23 February 2005

I really liked the article by Thomas Friedman in this week's New York Times. He makes a great point about changing our energy consumption patterns to drive change in the Middle East, something we certainly aren't doing now. An excerpt from the end of the article is below:

". . .[T]his is a serious moment. If Britain, France and Germany, which are spearheading Europe’s negotiations with Iran, fail, and if the US use of force in Iraq (even if it succeeds) proves way too messy, expensive and dangerous to be repeated anytime soon, where are we? Is there any other way the West can promote real reform in the Arab-Muslim world?

Yes, there is an alternative to the Euro-wimps and the neocons, and it is the ‘‘geo-greens’’. I am a geo-green. The geo-greens believe that, going forward, if we put all our focus on reducing the price of oil — by conservation, by developing renewable and alternative energies and by expanding nuclear power — we will force more reform than by any other strategy. You give me $18-a-barrel oil and I will give you political and economic reform from Algeria to Iran. All these regimes have huge population bubbles and too few jobs. They make up the gap with oil revenues. Shrink the oil revenue and they will have to open up their economies and their schools and liberate their women so that their people can compete. It is that simple.

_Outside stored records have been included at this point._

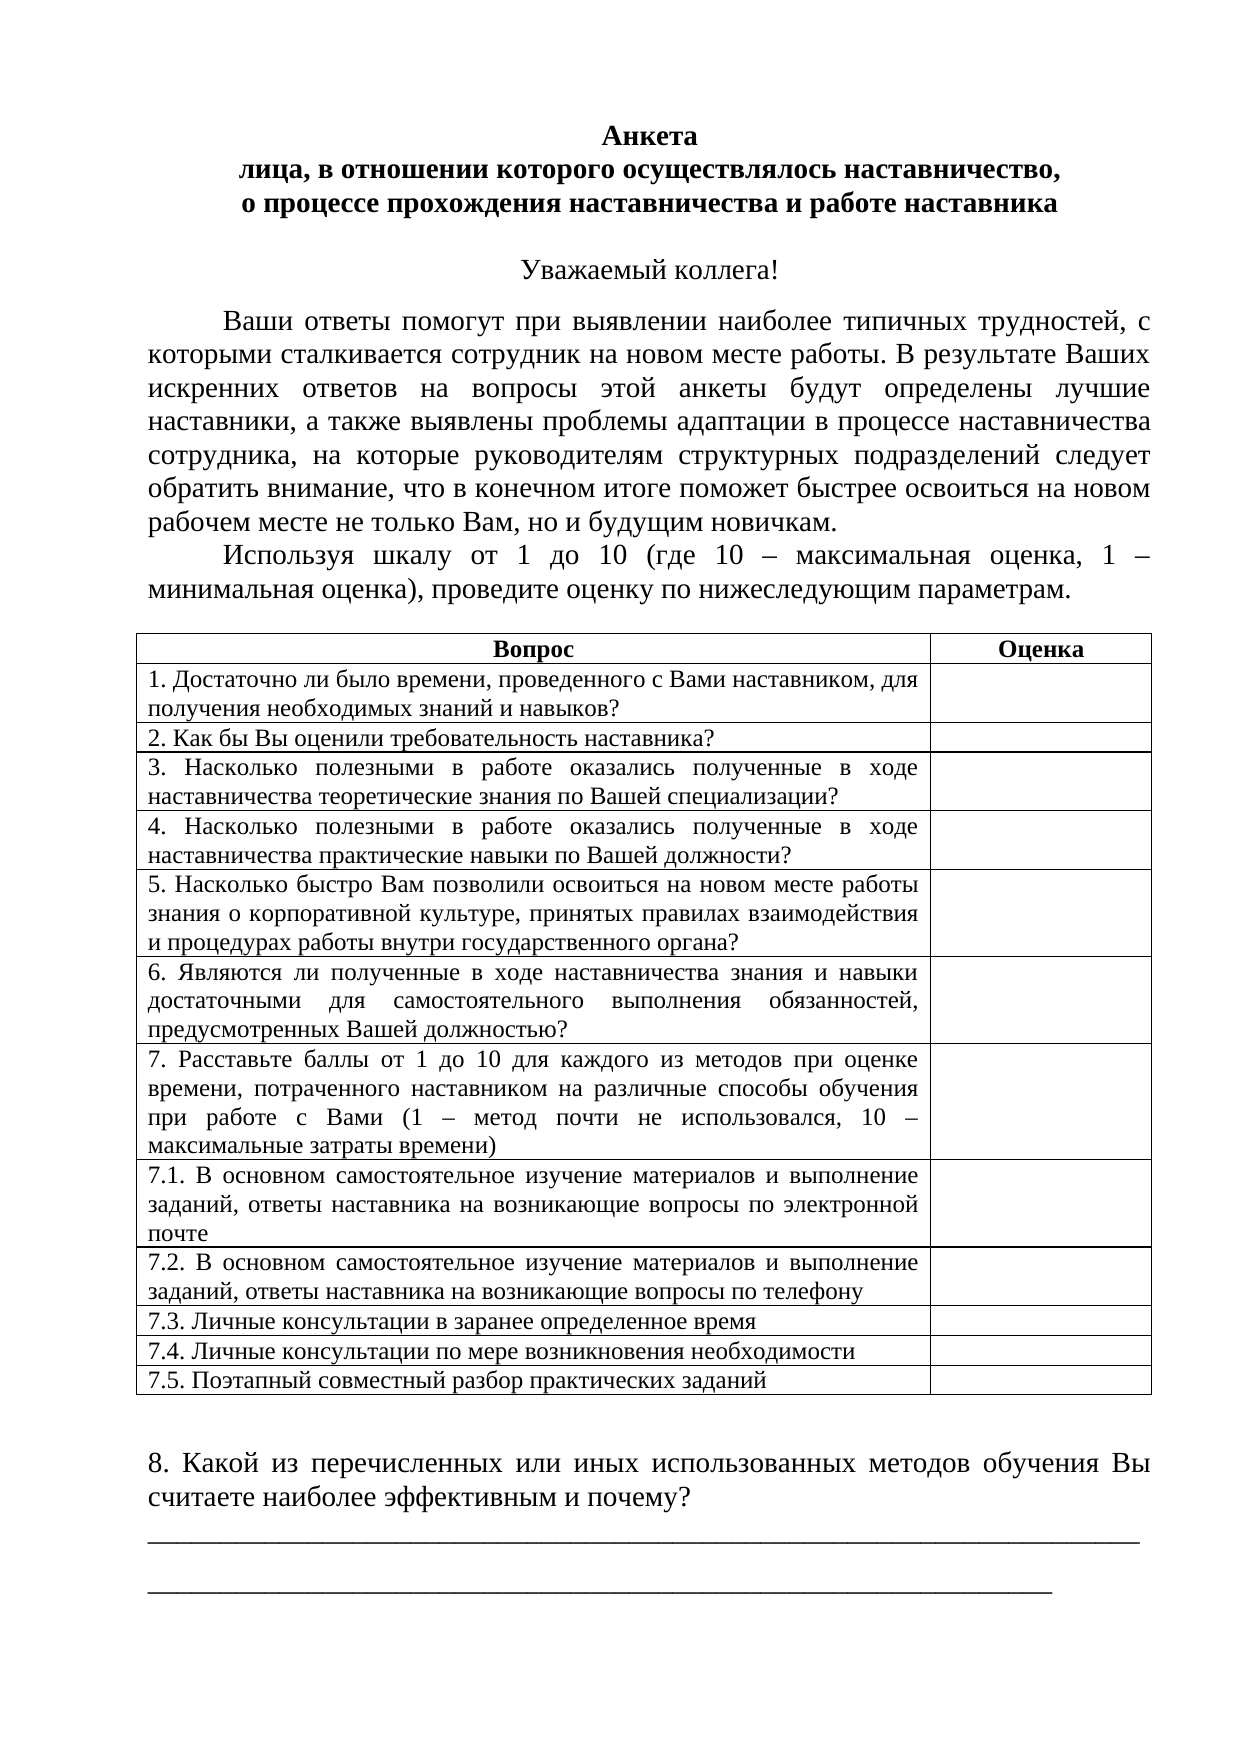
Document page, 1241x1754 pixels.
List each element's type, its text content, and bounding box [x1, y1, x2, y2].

table_cell [931, 723, 1151, 751]
table_cell 2. Как бы Вы оценили требовательность наставника? [137, 723, 930, 751]
table_cell 4. Насколько полезными в работе оказались полученные в ходе наставничества практические навыки по Вашей должности? [137, 811, 930, 868]
table_cell [931, 870, 1151, 956]
table_cell [931, 1160, 1151, 1246]
table_cell [931, 811, 1151, 868]
table_cell [931, 957, 1151, 1043]
table_cell 7.4. Личные консультации по мере возникновения необходимости [137, 1336, 930, 1364]
text __________________________________________________________________________________________________________________________________ [148, 1513, 1152, 1597]
table_cell 5. Насколько быстро Вам позволили освоиться на новом месте работы знания о корпоративной культуре, принятых правилах взаимодействия и процедурах работы внутри государственного органа? [137, 870, 930, 956]
table_cell 7.5. Поэтапный совместный разбор практических заданий [137, 1366, 930, 1394]
table_cell [931, 1366, 1151, 1394]
table_cell [931, 1248, 1151, 1305]
table_cell 6. Являются ли полученные в ходе наставничества знания и навыки достаточными для самостоятельного выполнения обязанностей, предусмотренных Вашей должностью? [137, 957, 930, 1043]
table_cell [931, 753, 1151, 810]
text Уважаемый коллега! [148, 252, 1152, 286]
text Анкета [148, 118, 1152, 152]
table_cell 7.1. В основном самостоятельное изучение материалов и выполнение заданий, ответы наставника на возникающие вопросы по электронной почте [137, 1160, 930, 1246]
table_cell 7.3. Личные консультации в заранее определенное время [137, 1306, 930, 1335]
table_cell 7. Расставьте баллы от 1 до 10 для каждого из методов при оценке времени, потраченного наставником на различные способы обучения при работе с Вами (1 – метод почти не использовался, 10 – максимальные затраты времени) [137, 1044, 930, 1159]
text лица, в отношении которого осуществлялось наставничество, [148, 152, 1152, 185]
table_cell [931, 664, 1151, 722]
table_header Оценка [931, 634, 1151, 663]
text Ваши ответы помогут при выявлении наиболее типичных трудностей, с которыми сталкивается сотрудник на новом месте работы. В результате Ваших искренних ответов на вопросы этой анкеты будут определены лучшие наставники, а также выявлены проблемы адаптации в процессе наставничества сотрудника, на которые руководителям структурных подразделений следует обратить внимание, что в конечном итоге поможет быстрее освоиться на новом рабочем месте не только Вам, но и будущим новичкам. [148, 303, 1152, 537]
text о процессе прохождения наставничества и работе наставника [148, 185, 1152, 219]
text 8. Какой из перечисленных или иных использованных методов обучения Вы считаете наиболее эффективным и почему? [148, 1446, 1152, 1513]
table_cell [931, 1306, 1151, 1335]
table_header Вопрос [137, 634, 930, 663]
table_cell 7.2. В основном самостоятельное изучение материалов и выполнение заданий, ответы наставника на возникающие вопросы по телефону [137, 1248, 930, 1305]
table_cell 1. Достаточно ли было времени, проведенного с Вами наставником, для получения необходимых знаний и навыков? [137, 664, 930, 722]
table_cell [931, 1336, 1151, 1364]
text Используя шкалу от 1 до 10 (где 10 – максимальная оценка, 1 – минимальная оценка), проведите оценку по нижеследующим параметрам. [148, 537, 1152, 604]
table_cell [931, 1044, 1151, 1159]
table_cell 3. Насколько полезными в работе оказались полученные в ходе наставничества теоретические знания по Вашей специализации? [137, 753, 930, 810]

By refusing to rein in US energy consumption, the Bush team is not only depriving itself of the most effective lever for promoting internally driven reform in the Middle East, it is also depriving itself of any military option. As Richard Haass, president of the Council on Foreign Relations, points out, given today’s tight oil market and current US consumption patterns, any kind of US strike on Iran, one of the world’s major oil producers, would send the price of oil through the roof, causing real problems for our economy. ‘‘Our own energy policy has tied our hands,’’ Haass said.

The Bush team’s laudable desire to promote sustained reform in the Middle East will never succeed unless it moves from neocon to geo-green."

-Thomas L. Friedman
NYT

03 February 2005

Back in Uris library. I haven't done serious studying here since I was a sophmore. I haven't sat here pouring over a brobdignagian science text since freshman year. I'm going to revisit AD White library and review plant osmosis. I first learned it in intro biology four years ago. I was fascinated by it then, but somehow I lost sight of that in the years since. Now I have the same intro biology professor for plant physiology and I think I've finally found something I can stay passionate about for more than a few months. Years even, maybe a lifetime. It feels very, very good.

02 February 2005

It's my last day at the language lab after 3 1/2 years. I feel ready to move on, but can't say I won't miss this place: the office gray/slate blue decorating scheme, the sexy spanish movies I've seen a thousand times, the wall of windows overlooking Beebe lake, the art and architechture students studying Italian who never know that it's the ICR tape series that they need, the intensive Japanese students who spend almost as much time here as I do, and the occasional ambitious student who wanders in saying they would like to do some indepent study of Javanese or Quechua or Urdu, and I do everything I can to help them. I''ll even miss the finicky laser disc players and telling students time and again to press the REC button (RECeive sound, not RECord) to get sound from their tape deck. And that's what it all comes down to in the end, it's the students and the people I'll miss the most. Isn't it always that way? Something special happens when people learn languages, and I'll never get tired of being around it.

Once I'm gone I'll probally regret not making copies of that Russian series like I meant to, or not listening to the Swahili series like I said I would. For as much as I can carry on about the magic in a new language, I haven't done more language learning here than watching the Spanish and occasional French movies we broadcast.

All in good time. My all-consuming fetish these days is plant physiology. The language of gibberelins and auxins and signal transduction pathways. I'm taking 8 credits of it this semester. Who knew plants were such fascinating creatures? For example, some kinds of sage can recognize when insect grazers are near by the chemical scent that is releazsed from other leaves that are eaten. The leaves that receive this chemical signal then increase their production of enzymes that inhibit digestion of plant material in an insects body. And we've all heard of insects that imitate twigs, but have you heard of plants that mimic animals to avoid predation?

I know I tend to be flaky about my passions, bored quickly, and never learning more than an anecdote or two for a cocktail party (which might be useful if I ever were invited to such events.) But something makes me feel like this might be it. I like it at all levels, the nitty gritty of the physics and chemistry of biological reactions is fascinating as is the ecology of global climate change.

So fairwell my dear language lab. I have some plant samples to grind.